→ **Study text**:

________

The 2013 Stanley Cup run of the Boston Bruins finished the same way it started; with one of the most incredible finishes to a sporting event you will ever witness.
Boston was facing a 4-1 deficit to the Toronto Maple Leafs in game seven of the first round of these playoffs with just 11 minutes to play in the third period. Boston would score three goals in the final 11 minutes, including two in the final 90 seconds to tie the game 4-4. Boston would go on to win in overtime and eventually make their way to the Stanley Cup Finals.
It was one of the most poetic moments I’ve seen in my sport-watching lifetime. There would be no game seven.
First and foremost, what a series. I had my fingers crossed for a game seven because I wasn’t ready to see this series end yet. I’m sure the NHL wasn’t either. In a season where owners and players were deciding how rich each other gets to be while withholding NHL hockey from their customers for half a season, the NHL as a brand needed a big-time Finals to recuperate its image a little bit. It doesn’t get much bigger for hockey markets in the United States than Boston and Chicago, among a few others.
As with any Stanley Cup Finals, there are always certain moments that no one forgets. Some are huge, like this overtime game winner. Some are funny, like these repeat-a-jabs to Daniel Sedin’s face. Whatever they are to the individual, that’s what people remember most about any playoffs. No one remembers the CorsiFor% in game one (it was 62.8% in Chicago’s favor, by the way). No one remembers the special team battle (of which there wasn’t much of one). But there are moments or storylines, warranted or not, that get remembered through the annals of time.
There were three moments/storylines/points of these Finals that stuck out to me, in no particular order.
#1 – Game Three
The only game that Boston really dominated throughout was game three in Boston, which they took 2-0 on the back of a 28-save shutout from Tuukka Rask.
This game sticks out in my mind first and foremost because it gave us an insight into just how much Chicago relied on their offensive superstars. Not necessarily for goal-scoring – Jonathan Toews and Marian Hossa combined for 30 points in 45 playoff games – but for controlling the offense of the opposition.
Marian Hossa missed this game with what we would eventually find out to be a problem with a disc in his back that was causing numbness in his legs. He was a shell of himself after returning in game four in order to finish out the series, especially in game six when he was a -6 Corsi and every time he got the puck all he could really do was dump it in or fire it on net.
But we got a glimpse into what life would be like if Chicago was missing one of their Big Four forwards – Toews, Hossa, Patrick Kane and Patrick Sharp – because of the imbalance it created in their lines. It did, however, lead to a reunion of Toews and Kane on the same line and, well, we see how that worked out.
Lest we forget, this amazing pass from Jaromir Jagr.
#2 – Corey Crawford’s Glove Hand
If nothing else, it was one of the most amazing streaks I have ever seen in hockey.
In Boston’s first two losses in this series, games one and four when they scored eight goals, they scored every single one of their goals to Corey Crawford’s glove hand.

________

→ **Data for analysis**:
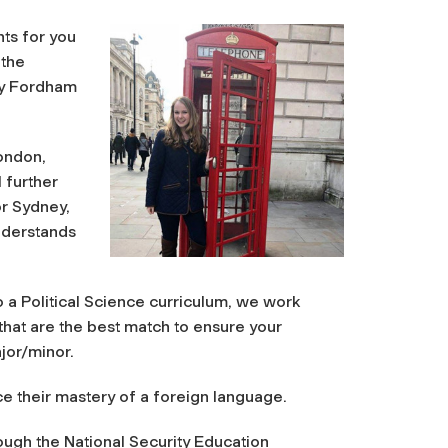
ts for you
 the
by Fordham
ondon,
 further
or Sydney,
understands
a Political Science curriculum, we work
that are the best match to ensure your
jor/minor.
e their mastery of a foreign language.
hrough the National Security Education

________

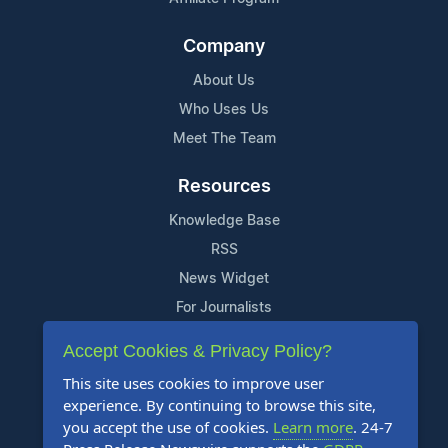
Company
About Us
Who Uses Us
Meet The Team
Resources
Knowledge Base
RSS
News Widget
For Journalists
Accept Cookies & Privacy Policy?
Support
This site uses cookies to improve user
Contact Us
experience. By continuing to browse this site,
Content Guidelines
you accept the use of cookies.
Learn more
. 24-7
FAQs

________

→ **To do**:
a. Reproduce the part of the hockey article between "The 2013 Stanley" and "no game seven.", inclusive.
b. In the hockey article, who made 28 saves for the shutout in game three?

→ **Exercise responses**:
a.
The 2013 Stanley Cup run of the Boston Bruins finished the same way it started; with one of the most incredible finishes to a sporting event you will ever witness.
Boston was facing a 4-1 deficit to the Toronto Maple Leafs in game seven of the first round of these playoffs with just 11 minutes to play in the third period. Boston would score three goals in the final 11 minutes, including two in the final 90 seconds to tie the game 4-4. Boston would go on to win in overtime and eventually make their way to the Stanley Cup Finals.
It was one of the most poetic moments I’ve seen in my sport-watching lifetime. There would be no game seven.

b. Tuukka Rask